こうした状況下で、グリー・エレクトリックの董明珠会長は、現時点での銅代替アルミニウム技術の採用に明確な一線を画した。同氏は、アルミニウム関連の技術はまだ成熟しておらず、製品の品質を保証できる水準に達していないと指摘。「技術的な条件が整わない限り、銅からアルミニウムへの転換は行わない」との姿勢を明らかにした。これは、短期的なコスト削減よりも、長期的な製品の信頼性と顧客満足を重視する同社の経営哲学を反映したものだ。

この発言は、中国メディアでも報じられ、品質とコストのジレンマに直面する業界内で、グリーの品質を重視する姿勢を際立たせるものとなった。

日本への影響

グリー・エレクトリックの董明珠会長の慎重姿勢は、日本企業にとって二つの具体的な影響と一つの機会をもたらす。第一に、空調機器の熱交換器等に銅を多用するダイキン工業やパナソニックといった日本の主要メーカーは、短期的なコスト圧力緩和策としての銅代替アルミニウムへの全面転換を急ぐ必要性が薄れる。グリーのような中国大手メーカーが品質・安全性を優先し、技術的課題が未解決なアルミニウム採用を見送ることで、日本企業は過度なコスト競争に巻き込まれることなく、既存の銅サプライチェーンを維持する猶予期間を得られる。
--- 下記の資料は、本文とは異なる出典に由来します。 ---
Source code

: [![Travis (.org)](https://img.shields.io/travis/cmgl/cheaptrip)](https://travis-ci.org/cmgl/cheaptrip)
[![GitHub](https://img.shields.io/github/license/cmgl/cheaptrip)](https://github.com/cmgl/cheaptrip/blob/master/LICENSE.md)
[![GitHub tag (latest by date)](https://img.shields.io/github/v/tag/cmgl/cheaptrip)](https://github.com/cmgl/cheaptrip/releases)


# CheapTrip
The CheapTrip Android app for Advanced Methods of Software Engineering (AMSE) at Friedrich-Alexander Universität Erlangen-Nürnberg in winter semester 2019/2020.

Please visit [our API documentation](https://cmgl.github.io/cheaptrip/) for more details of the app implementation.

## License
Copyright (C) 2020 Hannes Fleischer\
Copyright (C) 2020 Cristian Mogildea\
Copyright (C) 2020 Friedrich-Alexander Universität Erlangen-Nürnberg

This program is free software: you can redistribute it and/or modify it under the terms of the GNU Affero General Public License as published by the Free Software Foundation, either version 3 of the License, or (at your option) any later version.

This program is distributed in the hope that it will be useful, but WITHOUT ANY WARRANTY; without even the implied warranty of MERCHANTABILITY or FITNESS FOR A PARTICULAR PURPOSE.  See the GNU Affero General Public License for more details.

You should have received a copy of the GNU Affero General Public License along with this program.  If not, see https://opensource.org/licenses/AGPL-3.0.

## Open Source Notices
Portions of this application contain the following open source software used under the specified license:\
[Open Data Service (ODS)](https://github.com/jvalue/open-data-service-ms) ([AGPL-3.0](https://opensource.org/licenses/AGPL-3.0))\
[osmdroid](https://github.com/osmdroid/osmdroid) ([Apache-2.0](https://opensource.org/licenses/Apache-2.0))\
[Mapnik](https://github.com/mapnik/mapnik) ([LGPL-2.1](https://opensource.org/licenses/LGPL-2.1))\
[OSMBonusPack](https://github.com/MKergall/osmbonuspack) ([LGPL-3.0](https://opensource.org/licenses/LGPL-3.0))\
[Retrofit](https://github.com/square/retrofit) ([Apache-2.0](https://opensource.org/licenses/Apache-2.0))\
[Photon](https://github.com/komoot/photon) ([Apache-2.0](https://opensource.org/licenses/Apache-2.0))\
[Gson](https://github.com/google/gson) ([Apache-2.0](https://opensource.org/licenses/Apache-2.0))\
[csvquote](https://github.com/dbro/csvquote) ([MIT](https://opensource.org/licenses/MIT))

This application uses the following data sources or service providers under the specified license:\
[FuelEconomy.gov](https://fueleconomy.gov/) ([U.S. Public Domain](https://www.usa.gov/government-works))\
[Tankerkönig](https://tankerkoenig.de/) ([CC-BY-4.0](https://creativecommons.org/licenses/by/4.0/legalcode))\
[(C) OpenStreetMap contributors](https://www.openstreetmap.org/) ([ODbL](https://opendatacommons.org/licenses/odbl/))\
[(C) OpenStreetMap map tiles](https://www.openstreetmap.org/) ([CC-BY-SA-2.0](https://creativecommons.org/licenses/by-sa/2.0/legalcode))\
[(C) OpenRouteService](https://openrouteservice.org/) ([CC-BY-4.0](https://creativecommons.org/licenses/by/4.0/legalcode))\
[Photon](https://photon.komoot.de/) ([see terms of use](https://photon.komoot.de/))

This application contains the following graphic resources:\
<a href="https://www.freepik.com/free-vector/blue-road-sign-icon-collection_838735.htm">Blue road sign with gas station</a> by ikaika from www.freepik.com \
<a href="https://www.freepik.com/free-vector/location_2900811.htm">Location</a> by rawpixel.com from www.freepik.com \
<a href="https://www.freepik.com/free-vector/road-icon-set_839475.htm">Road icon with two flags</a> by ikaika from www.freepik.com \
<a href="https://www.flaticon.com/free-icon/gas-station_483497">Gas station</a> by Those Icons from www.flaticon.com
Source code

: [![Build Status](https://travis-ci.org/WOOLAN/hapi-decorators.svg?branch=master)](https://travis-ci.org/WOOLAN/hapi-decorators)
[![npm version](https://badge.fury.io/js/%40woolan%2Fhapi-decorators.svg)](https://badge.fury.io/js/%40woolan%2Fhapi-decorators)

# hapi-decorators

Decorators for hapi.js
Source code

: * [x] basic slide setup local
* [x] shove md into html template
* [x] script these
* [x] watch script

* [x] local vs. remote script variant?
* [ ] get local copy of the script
第二に、日本の素材メーカー、特に銅関連製品を供給する企業にとっては、グリーの姿勢が追い風となる。例えば、三菱マテリアルやJX金属といった企業は、銅価格高騰下でも、品質を重視するグリーの判断により、引き続き安定した需要を見込める可能性がある。これは、アルミニウムへの急速なシフトによる需要減のリスクが一時的に後退することを意味する。

最後に、日本の技術優位性を活かす機会が生まれる。記事が指摘する「熱伝導性、延性、耐食性」といったアルミニウムの技術的課題を解決する高機能素材や加工技術を持つ日本企業は、グリーのような品質重視のメーカーに対し、差別化されたソリューションを提供できる。例えば、アルミニウムの性能を銅に近づける表面処理技術や合金開発において、日本の研究開発力が評価され、新たなビジネスチャンスに繋がり得る。